İyi Günde Kötü Günde (Love, Wedding, Marriage)
Yönetmen: Dermot Mulroney
Senaryo: Anouska Chydzik – Caprice Crane
Görüntü: Ottar Gudnason
Oyuncular: Mandy Moore (Ava), Kellan Lutz (Charlie), Jessica Szohr (Shelby), Jane Seymour (Anne), James Brolin (Baba), Michael Weston (Gerber), Richard Reid (Ian), Christopher Lloyd (Dr. George)
Yapım: IFC (2011)
Dermot Mulroney’nin güldürmeyen “İyi Günde Kötü Günde” romantik komedisine, “eski kurt” James Brolin’in hatırına katlanılabiliyor.

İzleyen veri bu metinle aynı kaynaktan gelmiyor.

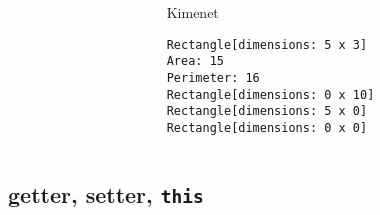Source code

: \documentclass[usenames,dvipsnames,aspectratio=169]{beamer}
\begin{document}
\begin{frame}
    \begin{exampleblock}{}
        \scriptsize
        
    \end{exampleblock}
    \begin{exampleblock}{}
        \scriptsize
        
    \end{exampleblock}
\end{frame}

\begin{frame}[fragile]
    \begin{columns}
        \begin{column}{0.7\textwidth}
            \begin{exampleblock}{}
                \scriptsize
                
            \end{exampleblock}
        \end{column}
        \begin{column}{0.3\textwidth}
            \begin{block}{Kimenet}
                \vspace{-0.4cm}
                \scriptsize
                \begin{verbatim}
Rectangle[dimensions: 5 x 3]
Area: 15
Perimeter: 16
Rectangle[dimensions: 0 x 10]
Rectangle[dimensions: 5 x 0]
Rectangle[dimensions: 0 x 0]
\end{verbatim}
                \vspace{-0.4cm}
            \end{block}
        \end{column}
    \end{columns}
\end{frame}

\subsection{getter, setter, \texttt{this}}
\end{document}
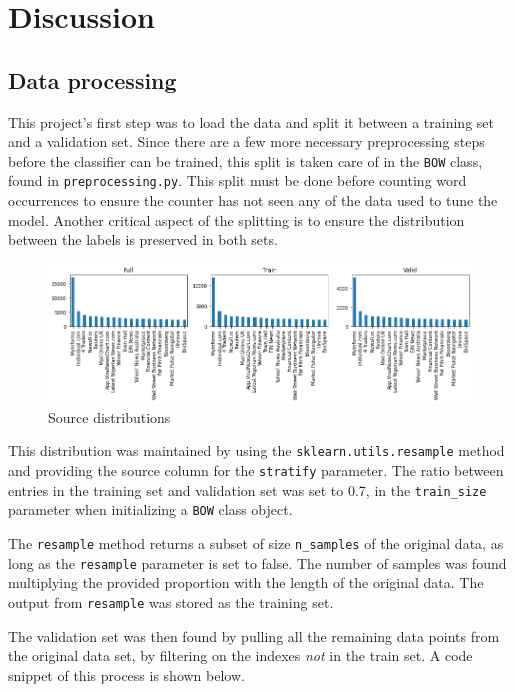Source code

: \section{Discussion}
\label{chap:Discussion}

\subsection{Data processing}
\label{chap:Data processing}

\quad This project's first step was to load the data and split it between a training set and a validation set. Since there are a few more necessary preprocessing steps before the classifier can be trained, this split is taken care of in the \texttt{BOW} class, found in \texttt{preprocessing.py}.
This split must be done before counting word occurrences to ensure the counter has not seen any of the data used to tune the model. 
Another critical aspect of the splitting is to ensure the distribution between the labels is preserved in both sets.

\begin{figure}[!h]
\centering
\includegraphics[width=1\linewidth]{pictures/source_dist.png}
\caption{Source distributions}
\end{figure}

This distribution was maintained by using the \texttt{sklearn.utils.resample} method and providing the source column for the \texttt{stratify} parameter. The ratio between entries in the training set and validation set was set to 0.7, in the \texttt{train\_size} parameter when initializing a \texttt{BOW} class object. 

The \texttt{resample} method returns a subset of size \texttt{n\_samples} of the original data, as long as the \texttt{resample} parameter is set to false. The number of samples was found multiplying the provided proportion with the length of the original data. The output from \texttt{resample} was stored as the training set. 

The validation set was then found by pulling all the remaining data points from the original data set, by filtering on the indexes \textit{not} in the train set. A code snippet of this process is shown below.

Anlamı “Aşk, Düğün, Evlilik” olan Dermot Mulroney’nin yönettiği ilk film, 2011 yapımı “Love, Wedding, Marriage – İyi Günde Kötü Günde”, romantik bir komedi. Filmin başrolünde de Amerikalı genç şarkıcı Mandy Moore var. Moore, filmlerde de oynuyor. Film, Charlie’nin Ava’ya aşk ilânıyla başlıyor. Charlie, cep telefonunun videosundan Ava’yı etkileyen kelimelerle evlenme teklifi yapıyor. Ardından, Charlie’yle Ava’nın düğünü oluyor. Elbette sonra da evlilikte olan inişler çıkışlar, sırlar, anne – babaların sorunları ortaya çıkıveriyor. Charlie, şarap bağları olan zengin bir genç. Ava, evlilik danışmanı bir psikolog. Hikâye fazla ilerlemeden sorunlar küçük küçük çıkmaya başlıyor. Önce, anne – babasınınn sorunlarıyla ilgilenmek zorunda kalıyor Ava. Annesi, babasının kendisini aldatmasını yirmi beş yıl sonra öğrenince boşanmak istiyor. Annesiyle babasını barıştırmaya yoğunlaşan Ava, kocasını ihmâl etmeye başlayınca aralarındaki romantizm de sarsılmaya başlıyor. Charlie’nin çapkın arkadaşı Gerber, ağzından Ava’nın duymaması gereken bir sırrı kaçırınca, çiçeği burnunda genç evlilerin arasında güven bunalımı da başlıyor. Bu filmin senaristleri kadın. Filmi seyrederken, herhalde kadınlar “ah şu erkekler” diyecekler. “Eskisi de, yenisi de bir” diyerek. Ava’nın babası Yahudi ve anne evi terk edince Yahudi geleneklerini hatırlıyor. Ama bu filmde sırlar çok. Ortaya bir üvey erkek kardeş Ian da çıkıveriyor. Ian, Ava’nın babasının yıllar öncesindeki bir kaçamağının ürünü. Bir de kız kardeş Shelby var. Eğlenceli ve plânsız. Erkekleri etkiliyormuş gibi gözükse de bir sevgilisi bile yok. Annesi onu Yahudi bir gençle tanıştırıyor finale doğru. Onun da sevgilisi oluyor sonunda.
New Orleans havası…
Aslında yönetmen Mulroney’nin filmi umut verici değil. Senaryo iyi yazılmamış. Espriler yerine oturmuyor ve de elbette güldüremiyor. James Brolin dışında oyuncu performansları vasatı aşamıyor. Filmde, muhteşem Christopher Lloyd’un olduğu Dr. George’un muayenehanesindeki sahnelerdeki komedi anları bile kıvamına ermemiş gibi duruyor. Filmde, doya doya New Orleans yansımıyor ama yer yer fonda duyulan caz tınıları oraların havasını hissettiriyor. Film sinemaskop çekilse de estetik anlamda da insanı doyurmuyor. Filmdeki en güzel an son jenerikti. Görüntüde çekim hataları gösterilirken fonda da Dean Martin’in sesi duyuluyordu. Elbette bu filmden hoşlananlar olacak. Esprilere gülecekler. Ama, yine de tamamına ermemiş diyoruz bu filmin. Jane Seymour ve James Brolin, James Keach’in 1998’de “A Marriage of Convenience” adlı televizyon filminde bir araya gelmişlerdi. “İyi Günde Kötü Günde” bu eski oyuncuları yeniden bir araya getirmiş oluyor işte.
(Bu yazı 22 Temmuz 2011 tarihli Taraf Gazetesi’nde yayınlanmıştır.)